Gas turbine engines generally include a compressor for compressing in-coming air. The air is mixed with fuel and ignited in a combustor for generating combustion gases. The combustion gases in turn flow to a turbine. The turbine extracts energy from the gases for driving a shaft. The shaft powers the compressor and generally another load such as an electrical generator.
Exhaust emissions from the combustion gases are a concern and are subject to mandated limits. Certain types of gas turbine engines are designed for low exhaust emissions operation, and in particular, for low NOx (nitrogen oxides) operation, minimal combustion dynamics, and ample auto-ignition and flame holding margins. Low NOx combustors are typically in a form of a number of burner cans circumferentially adjoining each other around the circumference of the engine.
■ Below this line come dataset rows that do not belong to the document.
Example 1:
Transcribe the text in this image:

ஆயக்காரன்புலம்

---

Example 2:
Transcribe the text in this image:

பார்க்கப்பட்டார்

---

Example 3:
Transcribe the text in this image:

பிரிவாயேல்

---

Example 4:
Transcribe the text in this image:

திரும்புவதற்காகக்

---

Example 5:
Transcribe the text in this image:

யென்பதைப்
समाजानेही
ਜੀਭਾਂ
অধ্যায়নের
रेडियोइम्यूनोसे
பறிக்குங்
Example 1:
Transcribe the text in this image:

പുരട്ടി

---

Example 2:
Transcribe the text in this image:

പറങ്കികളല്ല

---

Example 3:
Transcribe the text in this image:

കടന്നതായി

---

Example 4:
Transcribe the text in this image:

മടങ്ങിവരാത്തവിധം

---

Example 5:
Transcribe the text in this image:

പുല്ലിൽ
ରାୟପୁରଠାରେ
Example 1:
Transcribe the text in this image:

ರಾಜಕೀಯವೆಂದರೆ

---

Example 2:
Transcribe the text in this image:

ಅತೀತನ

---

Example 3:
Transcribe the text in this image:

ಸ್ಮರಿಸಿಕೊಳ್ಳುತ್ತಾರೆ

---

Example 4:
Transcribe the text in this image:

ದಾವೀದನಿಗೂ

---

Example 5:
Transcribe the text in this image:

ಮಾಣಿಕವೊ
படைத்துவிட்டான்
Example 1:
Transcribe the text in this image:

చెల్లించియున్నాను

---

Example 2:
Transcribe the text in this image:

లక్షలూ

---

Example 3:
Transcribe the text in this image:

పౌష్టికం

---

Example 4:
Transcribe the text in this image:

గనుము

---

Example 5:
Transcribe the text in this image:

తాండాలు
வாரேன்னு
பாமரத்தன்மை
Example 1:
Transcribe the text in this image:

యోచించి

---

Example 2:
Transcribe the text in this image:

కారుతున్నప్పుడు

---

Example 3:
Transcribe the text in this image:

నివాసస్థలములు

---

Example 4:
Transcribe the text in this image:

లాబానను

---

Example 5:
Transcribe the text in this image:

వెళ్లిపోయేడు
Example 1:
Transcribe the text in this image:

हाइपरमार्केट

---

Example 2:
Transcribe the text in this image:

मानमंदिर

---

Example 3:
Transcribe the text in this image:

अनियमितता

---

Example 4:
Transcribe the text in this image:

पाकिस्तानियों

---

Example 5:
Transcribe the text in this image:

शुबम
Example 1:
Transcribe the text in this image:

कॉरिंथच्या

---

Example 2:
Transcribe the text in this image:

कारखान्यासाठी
Each burner may have a swirler position therein. The swirlers may have a number of circumferentially spaced apart vanes for swirling and mixing the compressed air and fuel as they pass therethrough.
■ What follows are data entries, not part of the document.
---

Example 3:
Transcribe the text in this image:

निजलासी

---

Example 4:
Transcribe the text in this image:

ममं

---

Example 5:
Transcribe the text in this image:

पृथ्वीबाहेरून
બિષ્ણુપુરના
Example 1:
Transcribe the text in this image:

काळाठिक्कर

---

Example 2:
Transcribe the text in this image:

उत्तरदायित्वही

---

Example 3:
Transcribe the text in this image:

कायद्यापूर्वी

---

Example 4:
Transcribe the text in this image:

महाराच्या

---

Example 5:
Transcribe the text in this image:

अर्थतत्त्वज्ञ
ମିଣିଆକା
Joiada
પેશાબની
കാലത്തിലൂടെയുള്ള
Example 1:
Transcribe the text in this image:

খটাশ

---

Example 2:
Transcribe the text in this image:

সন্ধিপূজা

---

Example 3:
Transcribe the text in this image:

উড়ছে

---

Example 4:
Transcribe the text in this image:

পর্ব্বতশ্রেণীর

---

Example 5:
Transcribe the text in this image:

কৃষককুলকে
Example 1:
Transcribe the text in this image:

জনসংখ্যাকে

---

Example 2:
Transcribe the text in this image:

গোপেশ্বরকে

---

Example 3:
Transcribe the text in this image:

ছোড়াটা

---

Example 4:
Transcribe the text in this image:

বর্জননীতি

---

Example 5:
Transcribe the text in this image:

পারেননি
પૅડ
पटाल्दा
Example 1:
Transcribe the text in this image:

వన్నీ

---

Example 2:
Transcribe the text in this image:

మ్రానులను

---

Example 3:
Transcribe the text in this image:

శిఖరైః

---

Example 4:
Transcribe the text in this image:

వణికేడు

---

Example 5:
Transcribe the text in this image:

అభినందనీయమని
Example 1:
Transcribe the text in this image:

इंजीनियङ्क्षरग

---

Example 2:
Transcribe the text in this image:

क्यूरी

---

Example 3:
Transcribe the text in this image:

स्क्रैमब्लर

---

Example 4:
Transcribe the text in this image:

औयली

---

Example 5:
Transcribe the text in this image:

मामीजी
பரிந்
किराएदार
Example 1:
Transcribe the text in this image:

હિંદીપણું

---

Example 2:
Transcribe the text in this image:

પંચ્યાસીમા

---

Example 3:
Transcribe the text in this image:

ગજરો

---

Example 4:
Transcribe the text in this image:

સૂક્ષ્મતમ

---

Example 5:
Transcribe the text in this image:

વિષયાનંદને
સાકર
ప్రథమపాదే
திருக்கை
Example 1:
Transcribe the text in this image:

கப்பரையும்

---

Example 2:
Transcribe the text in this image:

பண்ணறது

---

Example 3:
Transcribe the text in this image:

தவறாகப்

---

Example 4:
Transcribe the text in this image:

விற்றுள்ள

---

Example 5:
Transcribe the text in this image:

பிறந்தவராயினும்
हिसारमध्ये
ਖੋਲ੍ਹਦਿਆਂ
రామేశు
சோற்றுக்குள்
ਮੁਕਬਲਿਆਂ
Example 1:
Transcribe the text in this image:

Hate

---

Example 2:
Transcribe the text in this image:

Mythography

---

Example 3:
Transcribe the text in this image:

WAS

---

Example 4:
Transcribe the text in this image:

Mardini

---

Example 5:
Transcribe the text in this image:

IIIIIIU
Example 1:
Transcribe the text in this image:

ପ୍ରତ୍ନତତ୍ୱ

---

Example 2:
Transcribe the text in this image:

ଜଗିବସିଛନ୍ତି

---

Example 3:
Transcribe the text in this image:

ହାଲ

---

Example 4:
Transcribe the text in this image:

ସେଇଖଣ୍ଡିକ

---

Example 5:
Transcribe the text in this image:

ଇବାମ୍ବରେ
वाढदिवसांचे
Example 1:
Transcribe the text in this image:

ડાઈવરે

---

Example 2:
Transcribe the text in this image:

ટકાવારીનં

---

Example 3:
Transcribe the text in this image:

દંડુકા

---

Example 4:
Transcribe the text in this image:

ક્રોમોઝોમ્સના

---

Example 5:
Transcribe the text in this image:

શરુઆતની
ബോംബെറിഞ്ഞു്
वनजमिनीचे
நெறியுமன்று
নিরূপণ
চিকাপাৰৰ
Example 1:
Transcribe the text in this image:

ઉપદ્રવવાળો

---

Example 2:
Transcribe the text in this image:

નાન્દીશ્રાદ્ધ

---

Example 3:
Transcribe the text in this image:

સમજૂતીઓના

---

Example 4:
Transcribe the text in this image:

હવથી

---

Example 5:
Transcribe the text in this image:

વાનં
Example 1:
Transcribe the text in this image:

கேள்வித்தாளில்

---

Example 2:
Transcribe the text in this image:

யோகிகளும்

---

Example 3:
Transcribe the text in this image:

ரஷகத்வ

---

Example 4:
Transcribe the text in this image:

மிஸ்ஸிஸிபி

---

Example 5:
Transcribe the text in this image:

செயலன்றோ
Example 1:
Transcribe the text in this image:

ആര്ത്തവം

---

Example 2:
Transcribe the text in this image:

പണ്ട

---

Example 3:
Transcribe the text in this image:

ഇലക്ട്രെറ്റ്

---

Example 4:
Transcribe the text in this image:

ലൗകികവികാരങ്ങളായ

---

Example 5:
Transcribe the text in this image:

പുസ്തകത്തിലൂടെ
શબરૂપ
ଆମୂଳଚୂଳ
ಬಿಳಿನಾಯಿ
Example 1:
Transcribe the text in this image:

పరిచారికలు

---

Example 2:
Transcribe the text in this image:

One issue with known gas turbine engines is the need to make the fuel/air mixture as homogenous as possible and the Wobbe index of the fuel/air mixtures as consistent as possible. In the past, the Wobbe index has been controlled with external fuel heating. The issues of the flame holding, auto-ignition margins, and the homogeneous mixing of the fuel and air have been addressed in part by changing the angles on the fuel nozzle swirl vanes and/or by changing the method by which the fuel is introduced to the air or vice versa, i.e., a cross-flow or coaxial flow may be used. The more homogeneous the flow, the more efficient the combustion process may be while producing fewer emissions.
There is a desire, therefore, for a gas turbine engine with improved fuel/air mixing, combustion dynamics, Wobbe control, and flame holding, auto-ignition margin, particularly in the context of low NOx combustion. The improved mixing should be accomplished without loss of engine efficiency.